_Exercise_
Update the listing below by changing every "collectors" to "collected by" and keeping everything else the same.
* BEGIN Excerpted records *
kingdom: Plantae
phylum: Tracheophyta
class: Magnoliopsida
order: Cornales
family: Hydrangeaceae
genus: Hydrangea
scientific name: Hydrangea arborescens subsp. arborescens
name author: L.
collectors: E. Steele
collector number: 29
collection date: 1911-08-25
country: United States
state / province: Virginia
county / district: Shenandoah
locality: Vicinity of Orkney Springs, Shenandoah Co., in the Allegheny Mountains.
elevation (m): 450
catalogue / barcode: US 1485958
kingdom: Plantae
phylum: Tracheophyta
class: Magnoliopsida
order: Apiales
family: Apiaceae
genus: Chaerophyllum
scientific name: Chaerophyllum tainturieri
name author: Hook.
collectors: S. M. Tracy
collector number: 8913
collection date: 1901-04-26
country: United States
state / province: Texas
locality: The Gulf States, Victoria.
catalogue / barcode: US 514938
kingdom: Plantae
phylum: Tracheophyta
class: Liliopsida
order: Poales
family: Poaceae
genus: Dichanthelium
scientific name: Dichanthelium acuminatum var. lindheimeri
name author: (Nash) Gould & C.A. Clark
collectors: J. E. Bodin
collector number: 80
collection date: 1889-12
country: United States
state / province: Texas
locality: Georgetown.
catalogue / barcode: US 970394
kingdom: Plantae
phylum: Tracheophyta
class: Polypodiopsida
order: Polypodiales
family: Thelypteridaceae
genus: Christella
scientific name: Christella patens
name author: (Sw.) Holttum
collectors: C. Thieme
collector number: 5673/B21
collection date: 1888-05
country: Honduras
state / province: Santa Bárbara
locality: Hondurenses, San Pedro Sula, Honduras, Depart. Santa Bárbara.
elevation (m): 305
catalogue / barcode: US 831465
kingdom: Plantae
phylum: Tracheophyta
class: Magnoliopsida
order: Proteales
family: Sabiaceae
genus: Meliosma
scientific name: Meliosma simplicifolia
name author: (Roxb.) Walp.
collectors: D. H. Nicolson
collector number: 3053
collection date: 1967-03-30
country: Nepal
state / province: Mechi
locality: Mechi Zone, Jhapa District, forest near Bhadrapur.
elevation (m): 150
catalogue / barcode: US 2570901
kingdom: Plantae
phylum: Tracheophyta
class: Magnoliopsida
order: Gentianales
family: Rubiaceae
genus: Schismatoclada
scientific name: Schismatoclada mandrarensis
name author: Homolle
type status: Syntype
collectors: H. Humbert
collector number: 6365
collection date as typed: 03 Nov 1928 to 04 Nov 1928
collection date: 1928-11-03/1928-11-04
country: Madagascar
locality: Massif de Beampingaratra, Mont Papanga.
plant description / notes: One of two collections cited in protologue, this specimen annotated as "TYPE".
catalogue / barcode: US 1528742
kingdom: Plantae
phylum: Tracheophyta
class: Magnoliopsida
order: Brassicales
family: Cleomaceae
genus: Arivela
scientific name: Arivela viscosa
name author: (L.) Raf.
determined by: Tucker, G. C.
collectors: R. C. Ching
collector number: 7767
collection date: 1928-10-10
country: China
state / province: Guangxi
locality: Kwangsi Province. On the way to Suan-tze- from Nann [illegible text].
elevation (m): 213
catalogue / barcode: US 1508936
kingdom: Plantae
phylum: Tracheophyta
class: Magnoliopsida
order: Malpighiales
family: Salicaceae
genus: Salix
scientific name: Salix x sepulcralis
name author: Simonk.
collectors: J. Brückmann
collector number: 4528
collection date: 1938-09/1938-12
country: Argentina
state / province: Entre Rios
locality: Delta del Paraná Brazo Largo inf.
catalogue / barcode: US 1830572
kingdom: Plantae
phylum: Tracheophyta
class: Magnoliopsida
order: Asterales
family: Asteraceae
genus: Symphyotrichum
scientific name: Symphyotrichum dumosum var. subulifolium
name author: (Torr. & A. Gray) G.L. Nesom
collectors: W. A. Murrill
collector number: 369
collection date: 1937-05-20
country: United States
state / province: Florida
* END Excerpted records *
_Result of the task_
kingdom: Plantae
phylum: Tracheophyta
class: Magnoliopsida
order: Cornales
family: Hydrangeaceae
genus: Hydrangea
scientific name: Hydrangea arborescens subsp. arborescens
name author: L.
collected by: E. Steele
collector number: 29
collection date: 1911-08-25
country: United States
state / province: Virginia
county / district: Shenandoah
locality: Vicinity of Orkney Springs, Shenandoah Co., in the Allegheny Mountains.
elevation (m): 450
catalogue / barcode: US 1485958
kingdom: Plantae
phylum: Tracheophyta
class: Magnoliopsida
order: Apiales
family: Apiaceae
genus: Chaerophyllum
scientific name: Chaerophyllum tainturieri
name author: Hook.
collected by: S. M. Tracy
collector number: 8913
collection date: 1901-04-26
country: United States
state / province: Texas
locality: The Gulf States, Victoria.
catalogue / barcode: US 514938
kingdom: Plantae
phylum: Tracheophyta
class: Liliopsida
order: Poales
family: Poaceae
genus: Dichanthelium
scientific name: Dichanthelium acuminatum var. lindheimeri
name author: (Nash) Gould & C.A. Clark
collected by: J. E. Bodin
collector number: 80
collection date: 1889-12
country: United States
state / province: Texas
locality: Georgetown.
catalogue / barcode: US 970394
kingdom: Plantae
phylum: Tracheophyta
class: Polypodiopsida
order: Polypodiales
family: Thelypteridaceae
genus: Christella
scientific name: Christella patens
name author: (Sw.) Holttum
collected by: C. Thieme
collector number: 5673/B21
collection date: 1888-05
country: Honduras
state / province: Santa Bárbara
locality: Hondurenses, San Pedro Sula, Honduras, Depart. Santa Bárbara.
elevation (m): 305
catalogue / barcode: US 831465
kingdom: Plantae
phylum: Tracheophyta
class: Magnoliopsida
order: Proteales
family: Sabiaceae
genus: Meliosma
scientific name: Meliosma simplicifolia
name author: (Roxb.) Walp.
collected by: D. H. Nicolson
collector number: 3053
collection date: 1967-03-30
country: Nepal
state / province: Mechi
locality: Mechi Zone, Jhapa District, forest near Bhadrapur.
elevation (m): 150
catalogue / barcode: US 2570901
kingdom: Plantae
phylum: Tracheophyta
class: Magnoliopsida
order: Gentianales
family: Rubiaceae
genus: Schismatoclada
scientific name: Schismatoclada mandrarensis
name author: Homolle
type status: Syntype
collected by: H. Humbert
collector number: 6365
collection date as typed: 03 Nov 1928 to 04 Nov 1928
collection date: 1928-11-03/1928-11-04
country: Madagascar
locality: Massif de Beampingaratra, Mont Papanga.
plant description / notes: One of two collections cited in protologue, this specimen annotated as "TYPE".
catalogue / barcode: US 1528742
kingdom: Plantae
phylum: Tracheophyta
class: Magnoliopsida
order: Brassicales
family: Cleomaceae
genus: Arivela
scientific name: Arivela viscosa
name author: (L.) Raf.
determined by: Tucker, G. C.
collected by: R. C. Ching
collector number: 7767
collection date: 1928-10-10
country: China
state / province: Guangxi
locality: Kwangsi Province. On the way to Suan-tze- from Nann [illegible text].
elevation (m): 213
catalogue / barcode: US 1508936
kingdom: Plantae
phylum: Tracheophyta
class: Magnoliopsida
order: Malpighiales
family: Salicaceae
genus: Salix
scientific name: Salix x sepulcralis
name author: Simonk.
collected by: J. Brückmann
collector number: 4528
collection date: 1938-09/1938-12
country: Argentina
state / province: Entre Rios
locality: Delta del Paraná Brazo Largo inf.
catalogue / barcode: US 1830572
kingdom: Plantae
phylum: Tracheophyta
class: Magnoliopsida
order: Asterales
family: Asteraceae
genus: Symphyotrichum
scientific name: Symphyotrichum dumosum var. subulifolium
name author: (Torr. & A. Gray) G.L. Nesom
collected by: W. A. Murrill
collector number: 369
collection date: 1937-05-20
country: United States
state / province: Florida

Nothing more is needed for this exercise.